__PROVIDED TEXT__:
----

25 July 2004

The fox and the crane

Lawrence Lessig posted an analysis of a debate, broadcast on Fox News, on whether the documentary OutFOXed (IMDB, Rotten Tomatoes) presented valid arguments against them. Their conclusion was predictable. Lucky for us, Lessig's around to set the record straight--but then "us" is a miniscule sub-section of the population.

I remember reading an article about the future of media [link?]. It discussed the subject of custom content and suggested that, taken to a realistic extreme, such customization would separate people further by isolating them in only those beliefs that they already had. That concept has stayed with me. I've since read it in many other forms and forums [links?], so the meme appears to have been effectively absorbed into the public awareness.

----

__JOB ITEM 1__: According to the blog post, why does the author believe the idea about customized media has been absorbed into public awareness?

----

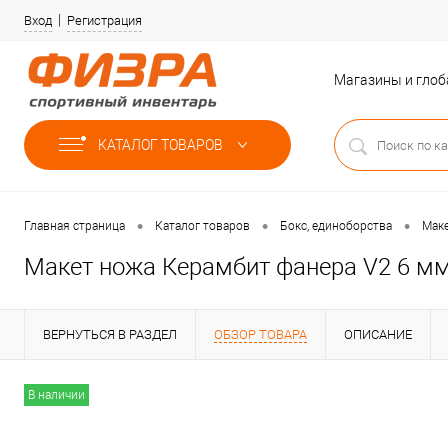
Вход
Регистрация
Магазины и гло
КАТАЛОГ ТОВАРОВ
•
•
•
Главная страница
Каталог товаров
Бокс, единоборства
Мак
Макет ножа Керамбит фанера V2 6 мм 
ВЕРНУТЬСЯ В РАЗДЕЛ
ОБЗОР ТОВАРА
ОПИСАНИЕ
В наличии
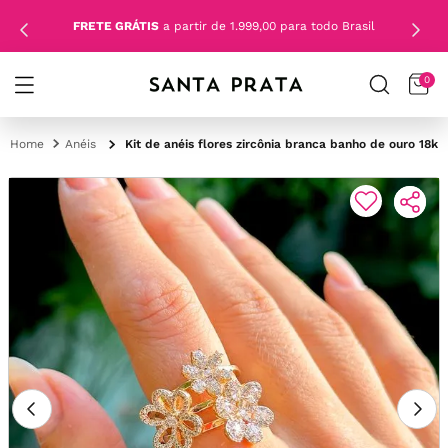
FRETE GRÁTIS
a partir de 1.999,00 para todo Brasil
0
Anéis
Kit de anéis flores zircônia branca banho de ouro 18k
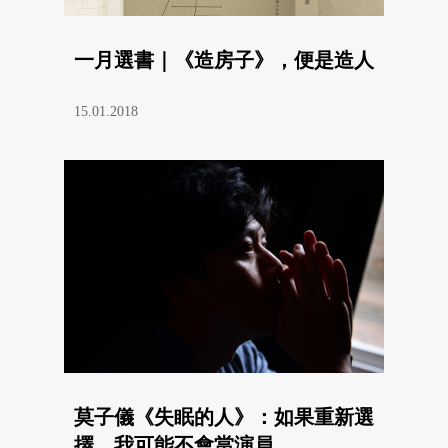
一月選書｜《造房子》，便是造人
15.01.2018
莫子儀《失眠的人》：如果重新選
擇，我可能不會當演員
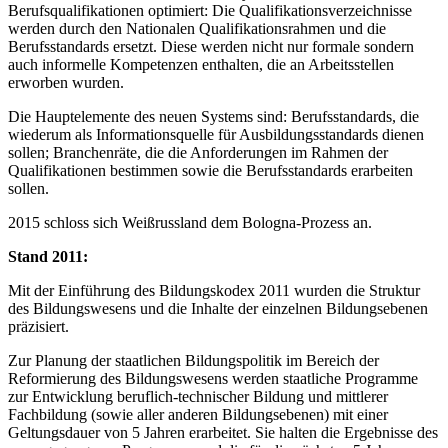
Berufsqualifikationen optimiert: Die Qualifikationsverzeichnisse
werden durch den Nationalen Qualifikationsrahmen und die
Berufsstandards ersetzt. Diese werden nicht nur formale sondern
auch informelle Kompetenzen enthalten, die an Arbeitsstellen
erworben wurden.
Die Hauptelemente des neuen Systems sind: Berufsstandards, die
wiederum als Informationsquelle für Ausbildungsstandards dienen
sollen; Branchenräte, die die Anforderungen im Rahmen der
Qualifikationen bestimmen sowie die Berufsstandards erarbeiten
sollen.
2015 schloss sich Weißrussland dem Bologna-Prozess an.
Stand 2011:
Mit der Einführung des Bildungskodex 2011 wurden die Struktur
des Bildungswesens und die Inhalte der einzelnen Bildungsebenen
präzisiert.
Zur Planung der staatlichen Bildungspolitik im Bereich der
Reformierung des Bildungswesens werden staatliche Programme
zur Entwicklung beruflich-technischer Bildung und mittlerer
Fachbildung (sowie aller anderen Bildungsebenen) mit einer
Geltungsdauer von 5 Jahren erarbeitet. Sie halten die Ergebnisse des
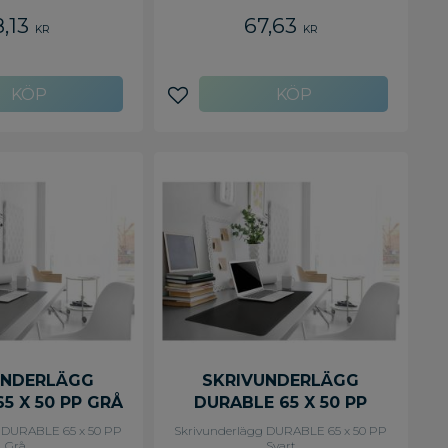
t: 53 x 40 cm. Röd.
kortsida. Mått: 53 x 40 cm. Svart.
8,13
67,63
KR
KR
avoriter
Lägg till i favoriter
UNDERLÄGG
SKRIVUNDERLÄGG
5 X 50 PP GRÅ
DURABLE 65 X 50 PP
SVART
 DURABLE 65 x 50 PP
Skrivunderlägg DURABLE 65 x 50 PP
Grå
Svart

----

__JOB ITEM 2__: Pick out each line of the records that includes the string "Bildungswesens", and copy those lines.

__WORKED SOLUTION 1__: The author has since encountered the idea in many other forms and forums, so it appears to have been effectively absorbed into the public awareness.

__WORKED SOLUTION 2__:
des Bildungswesens und die Inhalte der einzelnen Bildungsebenen
Reformierung des Bildungswesens werden staatliche Programme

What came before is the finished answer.